Description of the task ::
Go through the entries below and count the lines where the word "rera" appears; give only the count.
◆ ◆ ◆ ◆ ◆
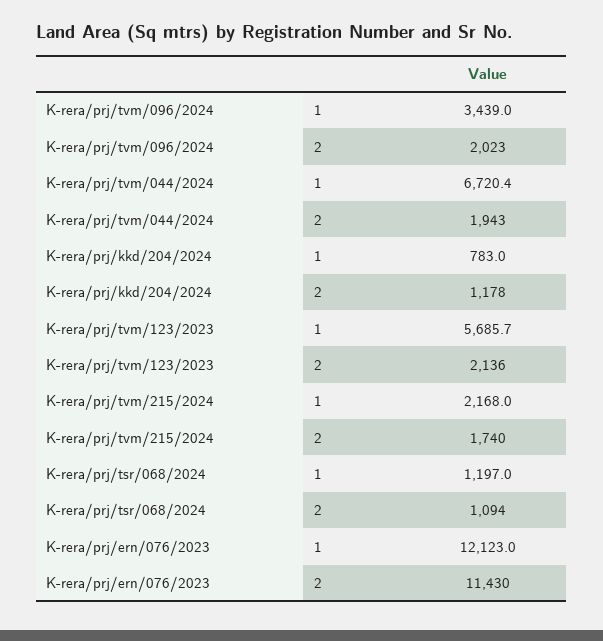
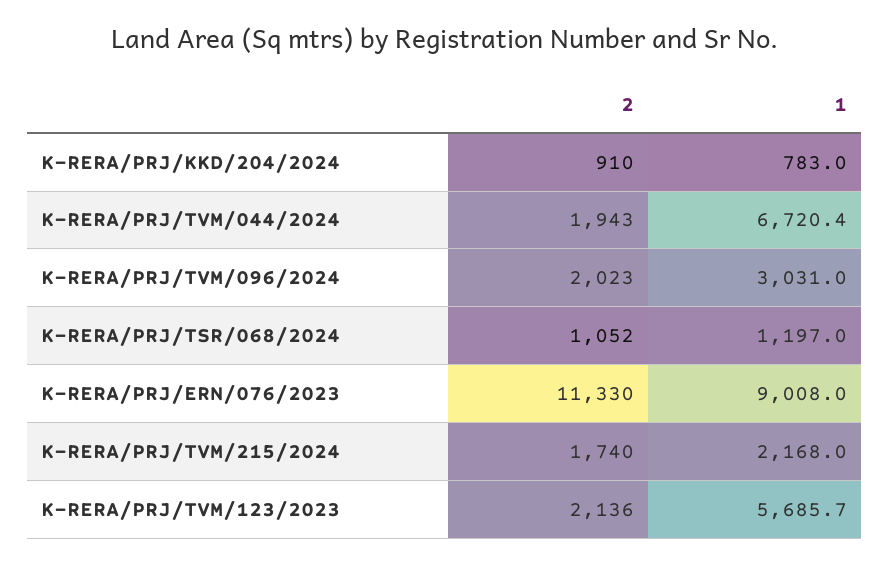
K-rera/prj/tvm/096/2024, 1: 3439 -> 3031
K-rera/prj/kkd/204/2024, 2: 1178 -> 910
K-rera/prj/tsr/068/2024, 2: 1094 -> 1052
K-rera/prj/ern/076/2023, 1: 12123 -> 9008
K-rera/prj/ern/076/2023, 2: 11430 -> 11330

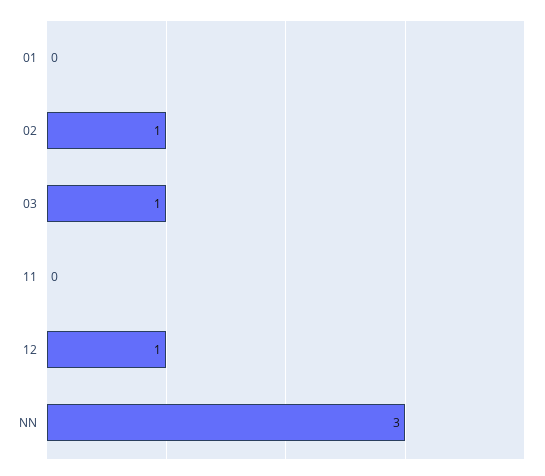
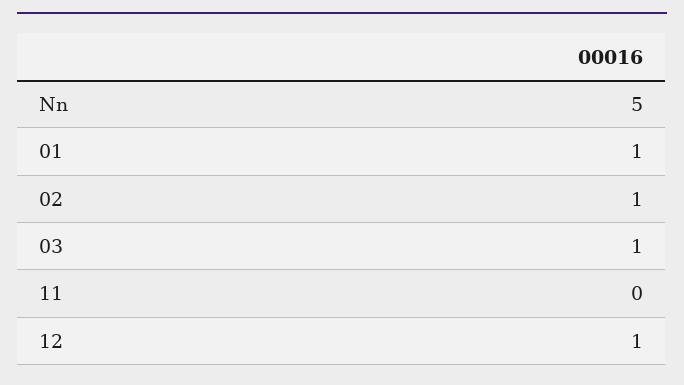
01: 0 -> 1
NN: 3 -> 5

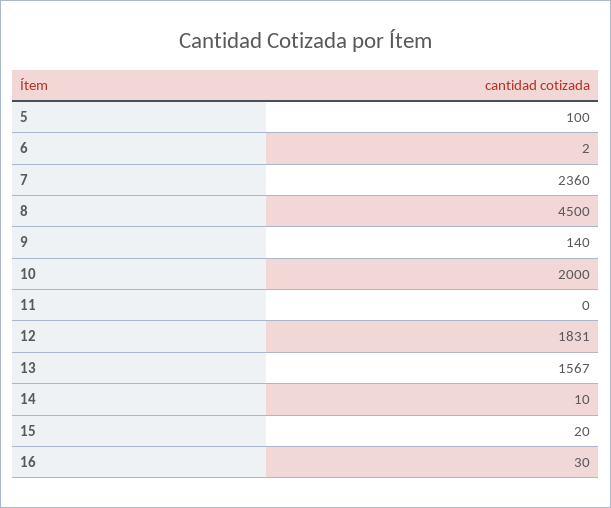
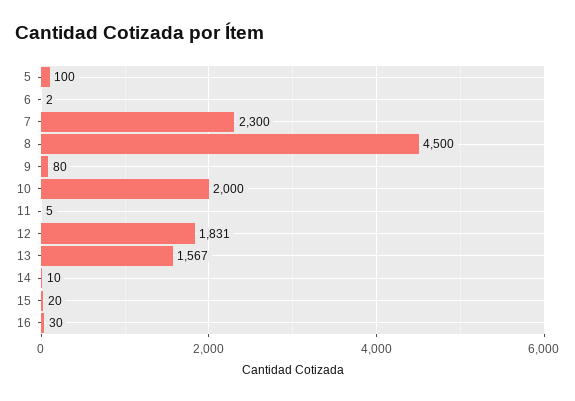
7: 2360 -> 2300
9: 140 -> 80
11: 0 -> 5

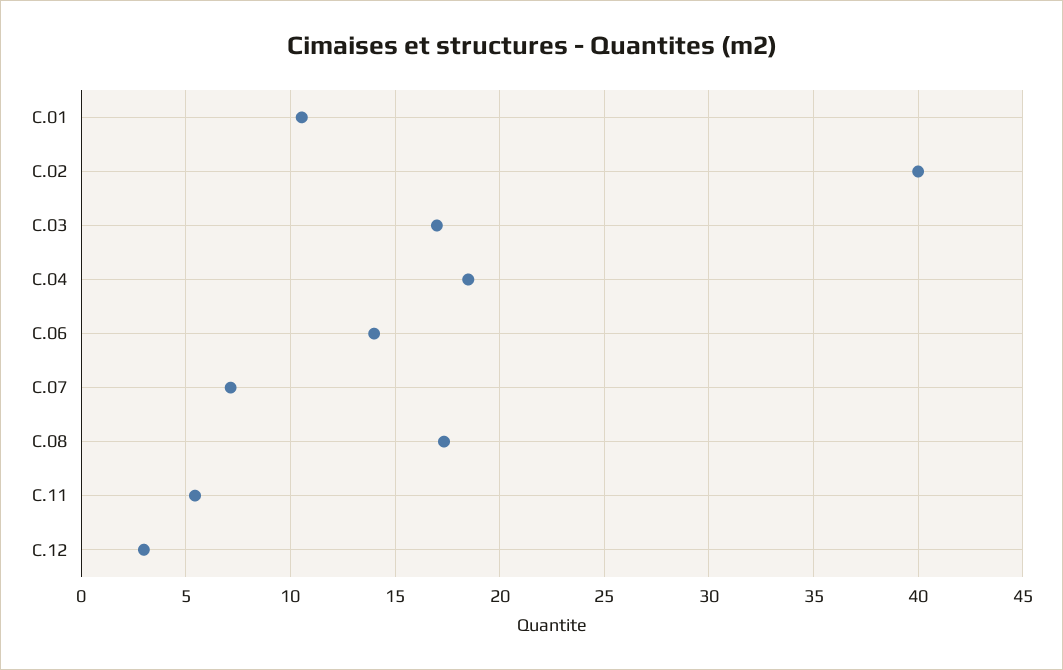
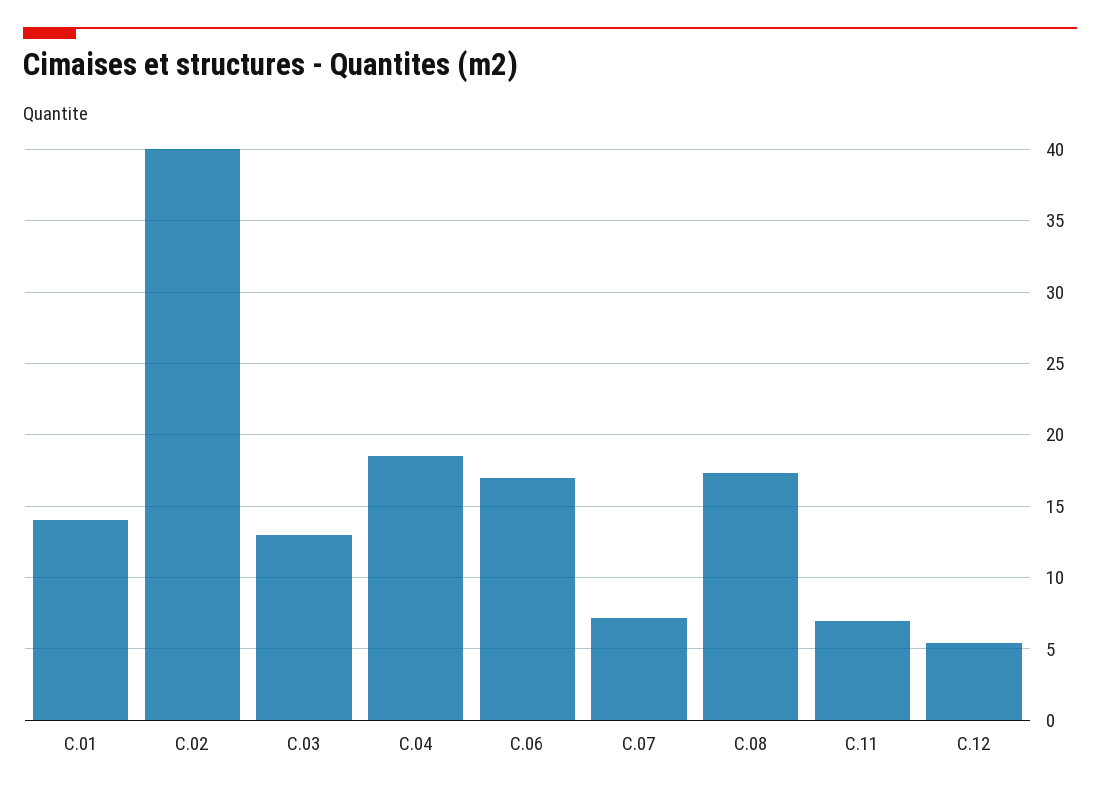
C.01: 10.5 -> 14
C.03: 17 -> 13
C.06: 14 -> 17
C.11: 5.5 -> 7
C.12: 3 -> 5.5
◆ ◆ ◆ ◆ ◆
Solution to this problem ::
5